▶ _Given passage_
--------------------------------

This is a testing string that does work

Exercise 3 (Dan)


In [43]:
import anagram_sets
import shelve

def store_anagrams(filename):
    shelf = shelve.open(filename, 'c')
    d = anagram_sets.all_anagrams('words.txt')
    for word, word_list in d.iteritems():
        shelf[word] =  word_list
    shelf.close()

def read_anagrams(filename, word):
    shelf = shelve.open(filename)
    sig = signature(word)
    try:
        return shelf[sig]
    except KeyError:
        return []

In [44]:
store_anagrams('anagrams.db')

In [50]:
read_anagrams('anagrams.db', 'cat')


Out[50]:
['act', 'cat']

Exercise 4 (Liu)


In [61]:
import os

def walk(workdir):
   """
   'walk' take a specified Folder and return all the files in a List within it.
   """
   list_all_files = []
   for root, dirs, files in os.walk(workdir, topdown=True):
       for name in files:
           list_all_files.append(os.path.join(root, name))
   return list_all_files

def make_md5sum(list_files, suffix):
   """
   'make_md5sum' take a List of files and a suffix, then return a dictonary with the md5sums 
   of the files with the specified sufix as the keys
   """
   d_md5sum = {}
   for each_file in list_files:
       if not each_file.endswith(suffix):
           continue
       cmd_md5 = 'md5 ' + each_file
       fp = os.popen(cmd_md5)
       res = fp.read()
       fp.close()

--------------------------------

▶ _Job 1_
List every function that the Python exercises define with the def keyword.
▶ _Job 2_
Retype the Python exercises from "for word, word_list" to "shelf = shelve.open(filename)" with no changes.

▶ _Data for analysis_
--------------------------------

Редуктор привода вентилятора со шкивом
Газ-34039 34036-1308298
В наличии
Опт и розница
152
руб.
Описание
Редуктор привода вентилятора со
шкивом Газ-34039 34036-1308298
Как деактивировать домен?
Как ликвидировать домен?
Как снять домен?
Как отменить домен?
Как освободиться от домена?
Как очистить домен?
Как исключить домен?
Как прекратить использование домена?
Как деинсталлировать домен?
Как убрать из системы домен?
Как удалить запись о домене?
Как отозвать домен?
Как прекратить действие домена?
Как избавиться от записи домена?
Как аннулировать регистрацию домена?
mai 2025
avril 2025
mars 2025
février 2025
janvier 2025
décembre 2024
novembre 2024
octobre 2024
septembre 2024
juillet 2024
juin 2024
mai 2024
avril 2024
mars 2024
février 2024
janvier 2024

--------------------------------

▶ _Task solution 1_
store_anagrams, read_anagrams, walk, make_md5sum

▶ _Task solution 2_
for word, word_list in d.iteritems():
        shelf[word] =  word_list
    shelf.close()

def read_anagrams(filename, word):
    shelf = shelve.open(filename)